Goal => Can you reproduce the listing below with every "common name" replaced by "vernacular name" and nothing else changed?

Provided entries =>
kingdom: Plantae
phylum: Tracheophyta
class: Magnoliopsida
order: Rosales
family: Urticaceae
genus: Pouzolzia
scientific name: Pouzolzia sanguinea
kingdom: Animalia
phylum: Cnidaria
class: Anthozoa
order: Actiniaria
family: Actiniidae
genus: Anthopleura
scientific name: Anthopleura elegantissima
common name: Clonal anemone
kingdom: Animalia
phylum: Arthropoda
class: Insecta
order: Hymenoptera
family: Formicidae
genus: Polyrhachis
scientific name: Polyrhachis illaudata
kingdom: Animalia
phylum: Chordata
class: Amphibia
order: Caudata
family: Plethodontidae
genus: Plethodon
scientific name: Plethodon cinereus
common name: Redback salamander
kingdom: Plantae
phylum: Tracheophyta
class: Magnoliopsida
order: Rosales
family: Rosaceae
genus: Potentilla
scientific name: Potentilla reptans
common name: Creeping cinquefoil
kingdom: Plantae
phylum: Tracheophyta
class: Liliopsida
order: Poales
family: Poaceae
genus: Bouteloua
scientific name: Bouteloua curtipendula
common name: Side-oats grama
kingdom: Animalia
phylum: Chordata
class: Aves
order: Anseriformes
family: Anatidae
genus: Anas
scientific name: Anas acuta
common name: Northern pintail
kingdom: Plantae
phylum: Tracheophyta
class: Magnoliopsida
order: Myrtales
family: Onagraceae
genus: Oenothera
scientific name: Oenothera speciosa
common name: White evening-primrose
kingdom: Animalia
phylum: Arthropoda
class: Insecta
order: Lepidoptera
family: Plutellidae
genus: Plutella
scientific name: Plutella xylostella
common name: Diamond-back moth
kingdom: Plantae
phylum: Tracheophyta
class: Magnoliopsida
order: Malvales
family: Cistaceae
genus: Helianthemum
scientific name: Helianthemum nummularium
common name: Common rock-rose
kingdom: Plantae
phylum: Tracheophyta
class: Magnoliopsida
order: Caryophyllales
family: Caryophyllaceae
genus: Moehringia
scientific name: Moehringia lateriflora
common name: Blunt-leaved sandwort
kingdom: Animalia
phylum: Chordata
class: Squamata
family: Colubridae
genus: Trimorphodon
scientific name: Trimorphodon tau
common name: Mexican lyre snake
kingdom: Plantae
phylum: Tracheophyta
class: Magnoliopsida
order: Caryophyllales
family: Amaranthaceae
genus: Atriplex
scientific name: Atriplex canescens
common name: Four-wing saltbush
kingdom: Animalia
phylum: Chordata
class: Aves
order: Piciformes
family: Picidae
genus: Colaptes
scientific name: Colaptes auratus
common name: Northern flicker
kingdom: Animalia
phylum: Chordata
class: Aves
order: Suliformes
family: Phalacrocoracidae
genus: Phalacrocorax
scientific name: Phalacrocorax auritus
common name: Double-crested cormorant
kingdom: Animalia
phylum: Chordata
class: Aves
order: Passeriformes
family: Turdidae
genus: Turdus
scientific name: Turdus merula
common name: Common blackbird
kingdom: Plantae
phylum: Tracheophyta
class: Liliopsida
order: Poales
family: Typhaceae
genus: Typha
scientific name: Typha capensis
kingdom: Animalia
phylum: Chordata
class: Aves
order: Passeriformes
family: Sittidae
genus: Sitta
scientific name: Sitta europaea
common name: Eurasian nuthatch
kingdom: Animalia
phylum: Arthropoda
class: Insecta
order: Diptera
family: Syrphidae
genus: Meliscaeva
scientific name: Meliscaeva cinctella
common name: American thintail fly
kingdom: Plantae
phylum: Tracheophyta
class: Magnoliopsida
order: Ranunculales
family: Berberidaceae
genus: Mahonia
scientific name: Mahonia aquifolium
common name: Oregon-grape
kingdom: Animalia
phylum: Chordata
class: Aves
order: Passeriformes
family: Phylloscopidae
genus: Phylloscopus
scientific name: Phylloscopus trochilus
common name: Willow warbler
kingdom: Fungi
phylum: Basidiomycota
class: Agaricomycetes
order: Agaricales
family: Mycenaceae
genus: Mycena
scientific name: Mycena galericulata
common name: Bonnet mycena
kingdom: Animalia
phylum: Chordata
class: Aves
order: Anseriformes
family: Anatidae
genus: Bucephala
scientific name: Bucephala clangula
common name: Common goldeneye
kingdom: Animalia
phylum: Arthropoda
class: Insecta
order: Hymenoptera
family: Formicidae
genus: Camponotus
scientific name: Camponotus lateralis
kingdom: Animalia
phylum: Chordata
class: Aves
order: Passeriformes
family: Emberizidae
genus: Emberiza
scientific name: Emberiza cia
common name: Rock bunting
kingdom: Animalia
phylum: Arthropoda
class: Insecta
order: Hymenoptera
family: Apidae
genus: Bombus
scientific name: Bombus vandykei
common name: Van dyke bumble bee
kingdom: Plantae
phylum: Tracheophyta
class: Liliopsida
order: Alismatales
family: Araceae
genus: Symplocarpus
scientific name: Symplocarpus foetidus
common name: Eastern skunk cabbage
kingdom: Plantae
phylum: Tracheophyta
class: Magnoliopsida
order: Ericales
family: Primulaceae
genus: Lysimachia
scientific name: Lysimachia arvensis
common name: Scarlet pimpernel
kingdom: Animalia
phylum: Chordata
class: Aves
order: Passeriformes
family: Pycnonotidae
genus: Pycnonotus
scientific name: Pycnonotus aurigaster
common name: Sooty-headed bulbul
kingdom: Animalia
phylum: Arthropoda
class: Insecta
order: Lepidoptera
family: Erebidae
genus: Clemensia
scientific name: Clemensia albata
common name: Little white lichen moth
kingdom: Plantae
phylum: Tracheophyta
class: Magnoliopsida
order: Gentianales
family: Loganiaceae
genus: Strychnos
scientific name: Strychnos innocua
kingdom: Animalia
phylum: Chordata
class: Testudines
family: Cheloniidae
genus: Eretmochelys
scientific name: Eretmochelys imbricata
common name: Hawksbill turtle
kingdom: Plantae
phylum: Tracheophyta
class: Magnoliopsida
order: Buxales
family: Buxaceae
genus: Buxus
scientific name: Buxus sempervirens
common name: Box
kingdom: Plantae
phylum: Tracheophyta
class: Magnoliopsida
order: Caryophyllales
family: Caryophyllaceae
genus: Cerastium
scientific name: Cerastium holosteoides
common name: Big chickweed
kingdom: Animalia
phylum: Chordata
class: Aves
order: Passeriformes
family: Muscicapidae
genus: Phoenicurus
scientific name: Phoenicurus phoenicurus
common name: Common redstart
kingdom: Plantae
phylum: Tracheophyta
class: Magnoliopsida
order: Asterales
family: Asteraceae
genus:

Result for this exercise =>
kingdom: Plantae
phylum: Tracheophyta
class: Magnoliopsida
order: Rosales
family: Urticaceae
genus: Pouzolzia
scientific name: Pouzolzia sanguinea
kingdom: Animalia
phylum: Cnidaria
class: Anthozoa
order: Actiniaria
family: Actiniidae
genus: Anthopleura
scientific name: Anthopleura elegantissima
vernacular name: Clonal anemone
kingdom: Animalia
phylum: Arthropoda
class: Insecta
order: Hymenoptera
family: Formicidae
genus: Polyrhachis
scientific name: Polyrhachis illaudata
kingdom: Animalia
phylum: Chordata
class: Amphibia
order: Caudata
family: Plethodontidae
genus: Plethodon
scientific name: Plethodon cinereus
vernacular name: Redback salamander
kingdom: Plantae
phylum: Tracheophyta
class: Magnoliopsida
order: Rosales
family: Rosaceae
genus: Potentilla
scientific name: Potentilla reptans
vernacular name: Creeping cinquefoil
kingdom: Plantae
phylum: Tracheophyta
class: Liliopsida
order: Poales
family: Poaceae
genus: Bouteloua
scientific name: Bouteloua curtipendula
vernacular name: Side-oats grama
kingdom: Animalia
phylum: Chordata
class: Aves
order: Anseriformes
family: Anatidae
genus: Anas
scientific name: Anas acuta
vernacular name: Northern pintail
kingdom: Plantae
phylum: Tracheophyta
class: Magnoliopsida
order: Myrtales
family: Onagraceae
genus: Oenothera
scientific name: Oenothera speciosa
vernacular name: White evening-primrose
kingdom: Animalia
phylum: Arthropoda
class: Insecta
order: Lepidoptera
family: Plutellidae
genus: Plutella
scientific name: Plutella xylostella
vernacular name: Diamond-back moth
kingdom: Plantae
phylum: Tracheophyta
class: Magnoliopsida
order: Malvales
family: Cistaceae
genus: Helianthemum
scientific name: Helianthemum nummularium
vernacular name: Common rock-rose
kingdom: Plantae
phylum: Tracheophyta
class: Magnoliopsida
order: Caryophyllales
family: Caryophyllaceae
genus: Moehringia
scientific name: Moehringia lateriflora
vernacular name: Blunt-leaved sandwort
kingdom: Animalia
phylum: Chordata
class: Squamata
family: Colubridae
genus: Trimorphodon
scientific name: Trimorphodon tau
vernacular name: Mexican lyre snake
kingdom: Plantae
phylum: Tracheophyta
class: Magnoliopsida
order: Caryophyllales
family: Amaranthaceae
genus: Atriplex
scientific name: Atriplex canescens
vernacular name: Four-wing saltbush
kingdom: Animalia
phylum: Chordata
class: Aves
order: Piciformes
family: Picidae
genus: Colaptes
scientific name: Colaptes auratus
vernacular name: Northern flicker
kingdom: Animalia
phylum: Chordata
class: Aves
order: Suliformes
family: Phalacrocoracidae
genus: Phalacrocorax
scientific name: Phalacrocorax auritus
vernacular name: Double-crested cormorant
kingdom: Animalia
phylum: Chordata
class: Aves
order: Passeriformes
family: Turdidae
genus: Turdus
scientific name: Turdus merula
vernacular name: Common blackbird
kingdom: Plantae
phylum: Tracheophyta
class: Liliopsida
order: Poales
family: Typhaceae
genus: Typha
scientific name: Typha capensis
kingdom: Animalia
phylum: Chordata
class: Aves
order: Passeriformes
family: Sittidae
genus: Sitta
scientific name: Sitta europaea
vernacular name: Eurasian nuthatch
kingdom: Animalia
phylum: Arthropoda
class: Insecta
order: Diptera
family: Syrphidae
genus: Meliscaeva
scientific name: Meliscaeva cinctella
vernacular name: American thintail fly
kingdom: Plantae
phylum: Tracheophyta
class: Magnoliopsida
order: Ranunculales
family: Berberidaceae
genus: Mahonia
scientific name: Mahonia aquifolium
vernacular name: Oregon-grape
kingdom: Animalia
phylum: Chordata
class: Aves
order: Passeriformes
family: Phylloscopidae
genus: Phylloscopus
scientific name: Phylloscopus trochilus
vernacular name: Willow warbler
kingdom: Fungi
phylum: Basidiomycota
class: Agaricomycetes
order: Agaricales
family: Mycenaceae
genus: Mycena
scientific name: Mycena galericulata
vernacular name: Bonnet mycena
kingdom: Animalia
phylum: Chordata
class: Aves
order: Anseriformes
family: Anatidae
genus: Bucephala
scientific name: Bucephala clangula
vernacular name: Common goldeneye
kingdom: Animalia
phylum: Arthropoda
class: Insecta
order: Hymenoptera
family: Formicidae
genus: Camponotus
scientific name: Camponotus lateralis
kingdom: Animalia
phylum: Chordata
class: Aves
order: Passeriformes
family: Emberizidae
genus: Emberiza
scientific name: Emberiza cia
vernacular name: Rock bunting
kingdom: Animalia
phylum: Arthropoda
class: Insecta
order: Hymenoptera
family: Apidae
genus: Bombus
scientific name: Bombus vandykei
vernacular name: Van dyke bumble bee
kingdom: Plantae
phylum: Tracheophyta
class: Liliopsida
order: Alismatales
family: Araceae
genus: Symplocarpus
scientific name: Symplocarpus foetidus
vernacular name: Eastern skunk cabbage
kingdom: Plantae
phylum: Tracheophyta
class: Magnoliopsida
order: Ericales
family: Primulaceae
genus: Lysimachia
scientific name: Lysimachia arvensis
vernacular name: Scarlet pimpernel
kingdom: Animalia
phylum: Chordata
class: Aves
order: Passeriformes
family: Pycnonotidae
genus: Pycnonotus
scientific name: Pycnonotus aurigaster
vernacular name: Sooty-headed bulbul
kingdom: Animalia
phylum: Arthropoda
class: Insecta
order: Lepidoptera
family: Erebidae
genus: Clemensia
scientific name: Clemensia albata
vernacular name: Little white lichen moth
kingdom: Plantae
phylum: Tracheophyta
class: Magnoliopsida
order: Gentianales
family: Loganiaceae
genus: Strychnos
scientific name: Strychnos innocua
kingdom: Animalia
phylum: Chordata
class: Testudines
family: Cheloniidae
genus: Eretmochelys
scientific name: Eretmochelys imbricata
vernacular name: Hawksbill turtle
kingdom: Plantae
phylum: Tracheophyta
class: Magnoliopsida
order: Buxales
family: Buxaceae
genus: Buxus
scientific name: Buxus sempervirens
vernacular name: Box
kingdom: Plantae
phylum: Tracheophyta
class: Magnoliopsida
order: Caryophyllales
family: Caryophyllaceae
genus: Cerastium
scientific name: Cerastium holosteoides
vernacular name: Big chickweed
kingdom: Animalia
phylum: Chordata
class: Aves
order: Passeriformes
family: Muscicapidae
genus: Phoenicurus
scientific name: Phoenicurus phoenicurus
vernacular name: Common redstart
kingdom: Plantae
phylum: Tracheophyta
class: Magnoliopsida
order: Asterales
family: Asteraceae
genus:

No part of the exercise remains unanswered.